The next step is to start having a look at some of the data.
Loading in the data
We know that the data is in csv
format so can use the Spark read
functionality to bring it in. With the single file in this local environment it’s a case of;
data = spark.read.csv('01aJourneyDataExtract10Jan16-23Jan16.csv', header=True, inferSchema=True)
for col in data.columns:
data = data.withColumnRenamed( col, col.replace(" ", ""))
This line will create a DataFrame
called data and load the csv input into it. By setting header
to True
we are saying that the first row of the data is a header row.
inferSchema
will ask Spark to have a go at working out the correct types for the columns that are being brought in.
Quick Cleanup
Even though inferSchema
was used, if we call data.describe()
we can see that the type of the dates is string
. I’m going to put that down to the fact that these dates are in UK format.
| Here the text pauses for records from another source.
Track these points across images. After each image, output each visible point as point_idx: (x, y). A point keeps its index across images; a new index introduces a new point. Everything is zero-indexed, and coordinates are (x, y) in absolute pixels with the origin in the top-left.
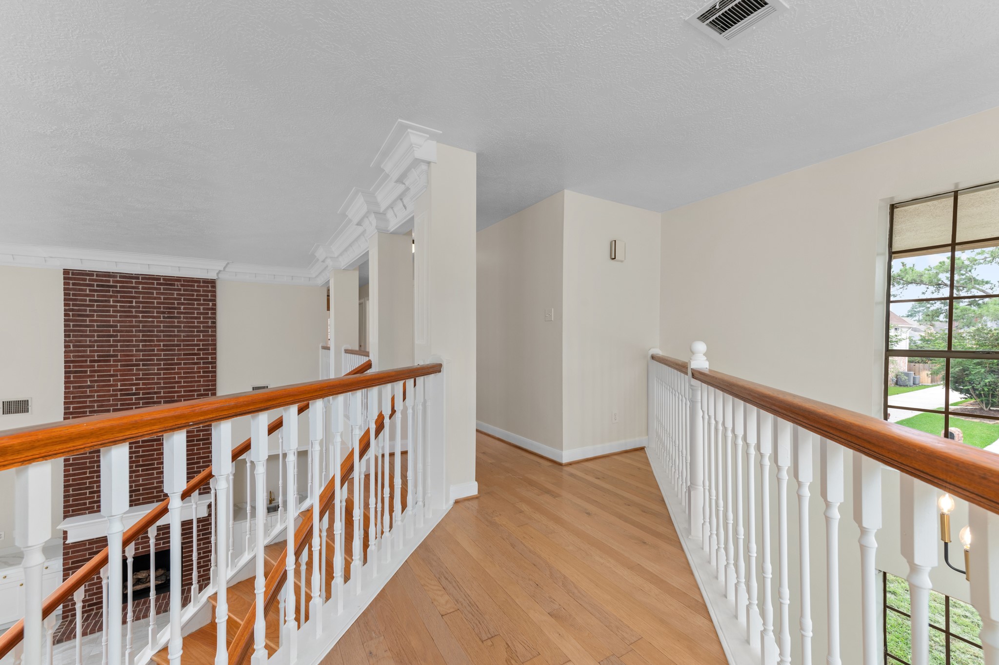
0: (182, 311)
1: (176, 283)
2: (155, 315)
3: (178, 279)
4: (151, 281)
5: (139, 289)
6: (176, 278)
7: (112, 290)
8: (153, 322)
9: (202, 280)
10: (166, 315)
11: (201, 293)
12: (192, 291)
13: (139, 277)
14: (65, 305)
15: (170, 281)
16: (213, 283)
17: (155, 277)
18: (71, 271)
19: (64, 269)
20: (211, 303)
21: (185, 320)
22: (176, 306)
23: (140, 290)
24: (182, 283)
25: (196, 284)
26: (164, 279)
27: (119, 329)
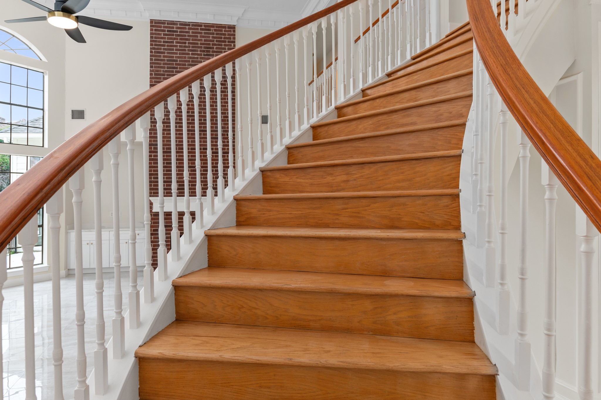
0: (215, 50)
1: (211, 28)
2: (199, 53)
3: (213, 26)
4: (197, 27)
5: (190, 33)
6: (211, 25)
7: (175, 34)
8: (197, 58)
9: (227, 26)
10: (205, 53)
11: (227, 36)
12: (221, 34)
13: (190, 24)
14: (151, 45)
15: (208, 27)
16: (232, 28)
17: (199, 24)
18: (154, 21)
19: (151, 20)
20: (232, 44)
22: (211, 46)
23: (191, 34)
24: (215, 28)
25: (223, 29)
26: (205, 26)
27: (178, 63)
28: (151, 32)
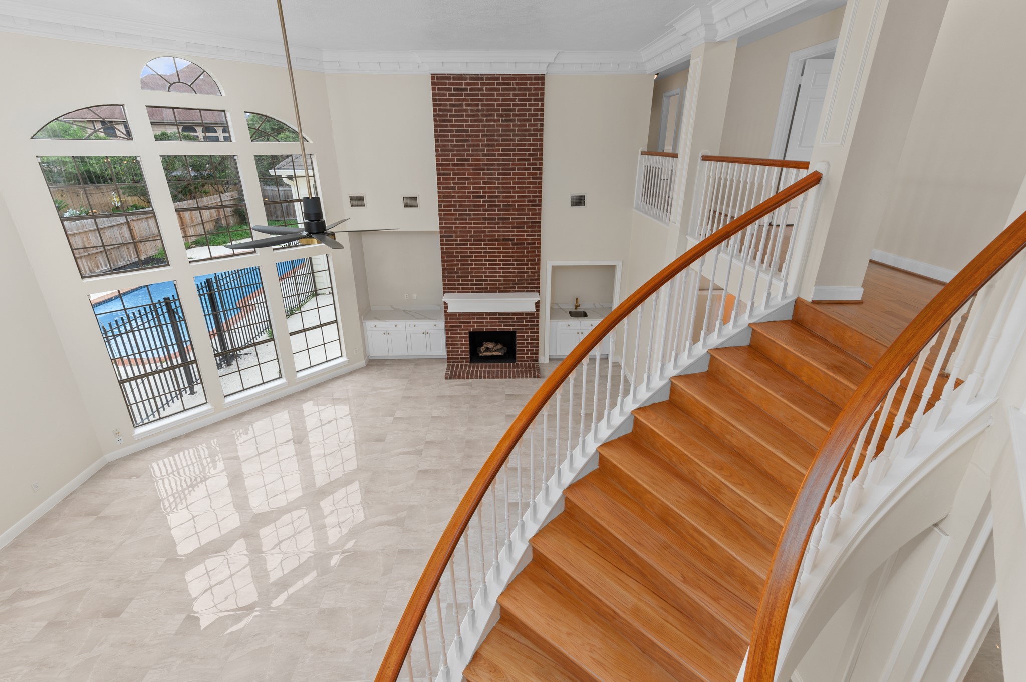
0: (516, 113)
1: (512, 81)
2: (496, 118)
3: (513, 77)
4: (492, 81)
5: (483, 91)
6: (511, 76)
7: (465, 93)
8: (494, 125)
9: (533, 76)
10: (504, 118)
11: (533, 92)
12: (525, 89)
13: (483, 77)
14: (435, 110)
15: (507, 79)
16: (540, 78)
17: (496, 76)
18: (436, 76)
19: (431, 74)
20: (540, 103)
21: (518, 123)
22: (512, 107)
23: (485, 92)
24: (517, 81)
25: (528, 82)
26: (503, 78)
27: (470, 133)
28: (434, 92)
DataFrame[description: string
, RentalId: string
, Duration: string
, BikeId: string
, EndDate: string
, EndStationId: string
, EndStationName: string
, StartDate: string
, StartStationId: string
, StartStationName: string]
I think I’m going to want these to be dates later on, so I’m going to convert them to timestamps
now.
from pyspark.sql.functions import unix_timestamp
dated_data = data.select('RentalId' \
,unix_timestamp('StartDate', 'dd/MM/yyyy HH:mm').cast("double").cast("timestamp").alias('StartDate') \
,unix_timestamp('EndDate', 'dd/MM/yyyy HH:mm').cast("double").cast("timestamp").alias('EndDate') \
,'Duration' \
,'StartStationId' \
,'EndStationId')
This block uses the unix_timestamp
function to get the long number representation of the date which we can then turn into the timstamp type. By passing the format of the date we can solve the issue of it being in a format that the inferSchema
wasn’t expecting. I’ve used .alias()
to specify the name of the derived column.
Getting the StationId Data
There is an API which we can use to get the additional data for the StartStation_Id
and EndStation_Id
. This can be found here on the TfL website.
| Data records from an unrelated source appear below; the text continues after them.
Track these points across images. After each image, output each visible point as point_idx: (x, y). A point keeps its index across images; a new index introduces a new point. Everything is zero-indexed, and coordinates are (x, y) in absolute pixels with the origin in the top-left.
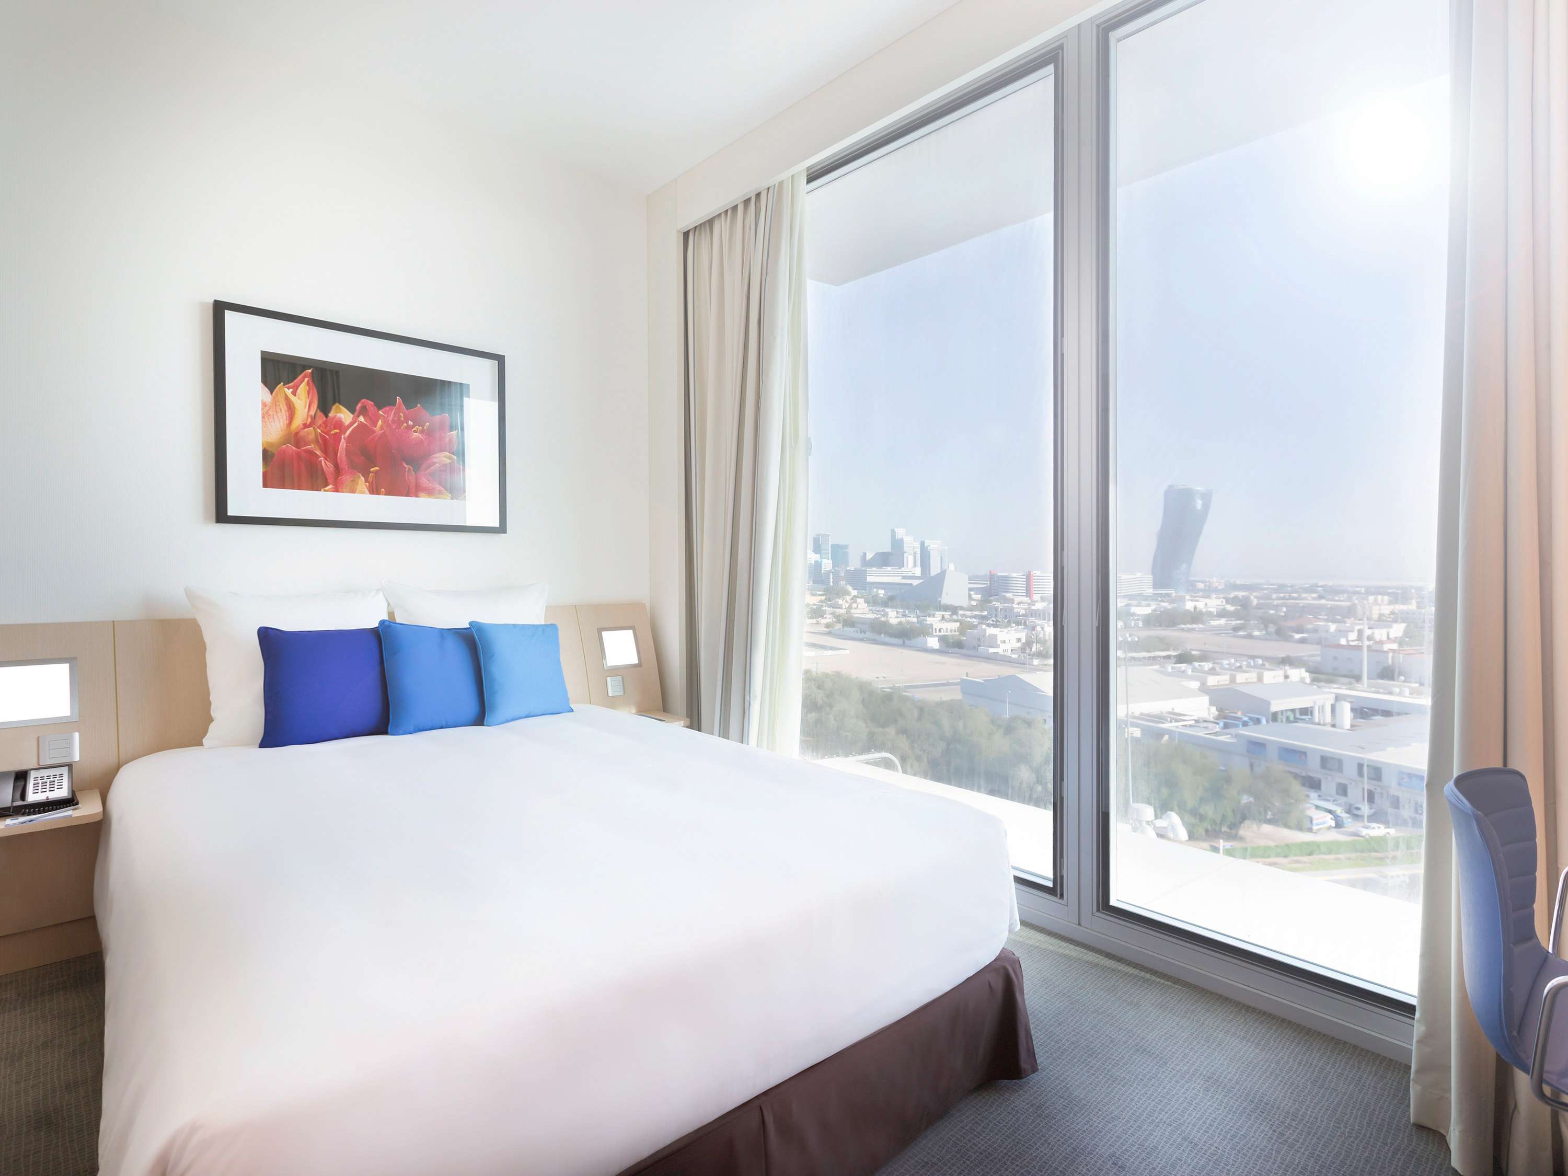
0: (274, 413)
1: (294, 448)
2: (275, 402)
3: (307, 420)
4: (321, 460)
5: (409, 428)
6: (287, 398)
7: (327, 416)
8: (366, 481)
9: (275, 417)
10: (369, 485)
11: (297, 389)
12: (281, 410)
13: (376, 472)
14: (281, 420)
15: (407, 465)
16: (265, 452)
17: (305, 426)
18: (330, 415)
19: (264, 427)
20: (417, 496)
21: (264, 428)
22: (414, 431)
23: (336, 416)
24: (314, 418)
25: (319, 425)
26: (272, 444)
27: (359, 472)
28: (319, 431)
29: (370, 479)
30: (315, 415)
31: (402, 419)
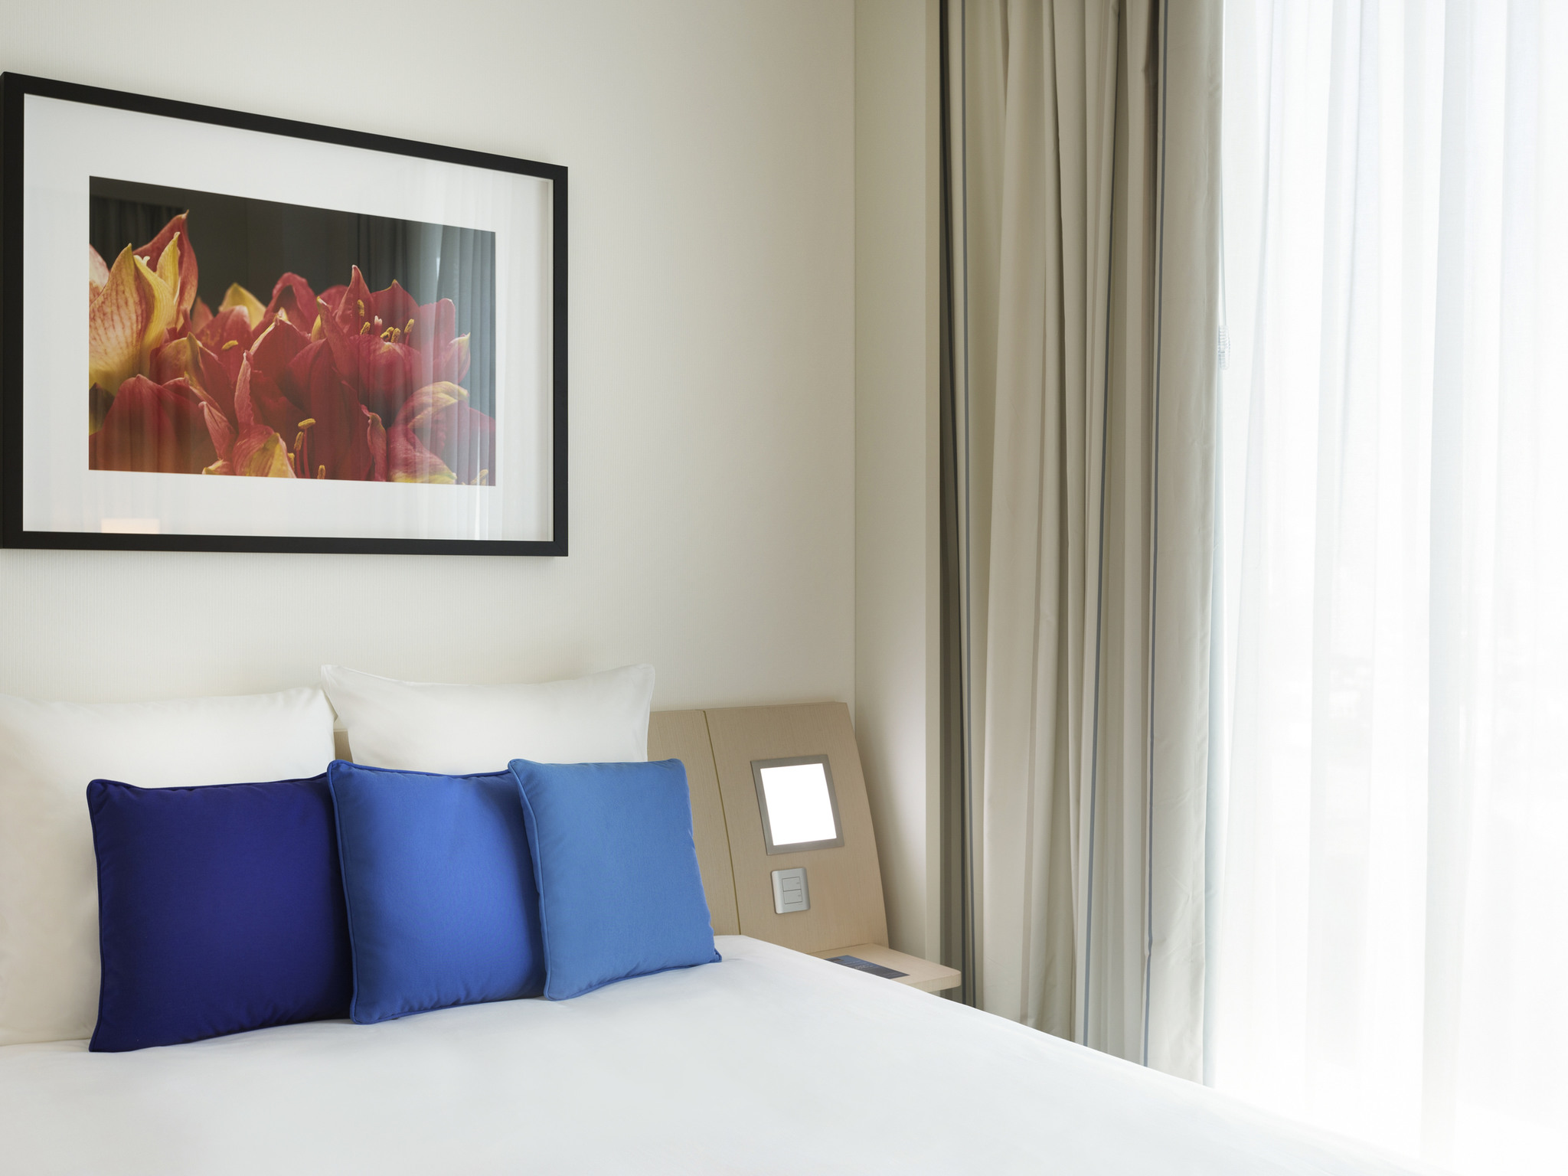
0: (114, 308)
1: (151, 383)
2: (116, 284)
3: (176, 323)
4: (203, 406)
5: (374, 331)
6: (138, 276)
7: (215, 312)
8: (289, 450)
9: (116, 318)
10: (295, 459)
11: (159, 255)
12: (126, 303)
13: (311, 427)
14: (128, 324)
15: (370, 410)
16: (94, 392)
17: (174, 334)
18: (222, 309)
19: (95, 339)
20: (388, 478)
21: (93, 342)
22: (387, 339)
23: (232, 311)
24: (190, 317)
25: (198, 331)
26: (107, 376)
27: (275, 431)
28: (200, 344)
29: (298, 445)
30: (192, 310)
31: (362, 312)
We need a list of all the start and end bike point/stations that are in the dataset so I went for doing a union
to get this.
stationids = sorted((data.select('StartStationId') \
.union(data.select('EndStationId'))) \
.rdd.map(lambda r: r[0]) \
.distinct() \
.collect())
This will return us a sorted list of all the Ids in the dataset which can be passed into a helper method which will call into the API mentioned about.
def get_bike_points(points_ids):
bike_point_file = '~/datasets/cycling/bike_points.csv'
base_url = 'https://api.tfl.gov.uk/BikePoint/BikePoints_'
with open(bike_point_file, 'w') as csvfile:
fieldnames = ['pointId', 'commonName', 'lat', 'lon', 'placeType', 'properties']
writer = csv.DictWriter(csvfile, fieldnames=fieldnames)
writer.writeheader()
for point in points_ids:
if point == None:
continue
url = "%s%s" % (base_url, point)
req = requests.get(url)
if req.status_code != 200:
writer.writerow({"pointId": point, "commonName": "Not Found"})
else:
bike_point = json.loads(req.text)
props = {}
if bike_point.has_key('additionalProperties'):
for p in bike_point['additionalProperties']:
props[p['key']] = p['value']
writer.writerow({"pointId": point, "commonName": bike_point['commonName'], "lat": bike_point['lat'], \
"lon": bike_point['lon'], "placeType": bike_point['placeType'], 'properties': props})
csvfile.flush
This block takes the list of Id
and collects the data for the bike station, extracts what is wanted from the returned dataset then saves it into a csv file.
Cleaning up the StationId data
Some of the stations in the dataset aren’t there anymore so we get a 404
when we hit the page. To get round this I’ve just created a line for the ID with a common name of not found.
That said, we do have this information in the original data set, so a bit of fiddling can be used to update the bike_points
data with the correct commonName
.
bike_points = spark.read.csv('bike_points.csv', header=True, inferSchema=True)
combined_bike_points = bike_points.where(bike_points.commonName == "Not Found") \
.join(data, data.StartStationId == bike_points.pointId)\
.select(bike_points.pointId \
, data.StartStationName.alias("commonName") \
, bike_points.lat \
, bike_points.lon \
, bike_points.placeType \
, bike_points.properties) \
.distinct()
bike_points = combined_bike_points \
.union(bike_points \
.where(bike_points.commonName <> "Not Found"))
Okay, long winded but we now have the station data to work with too.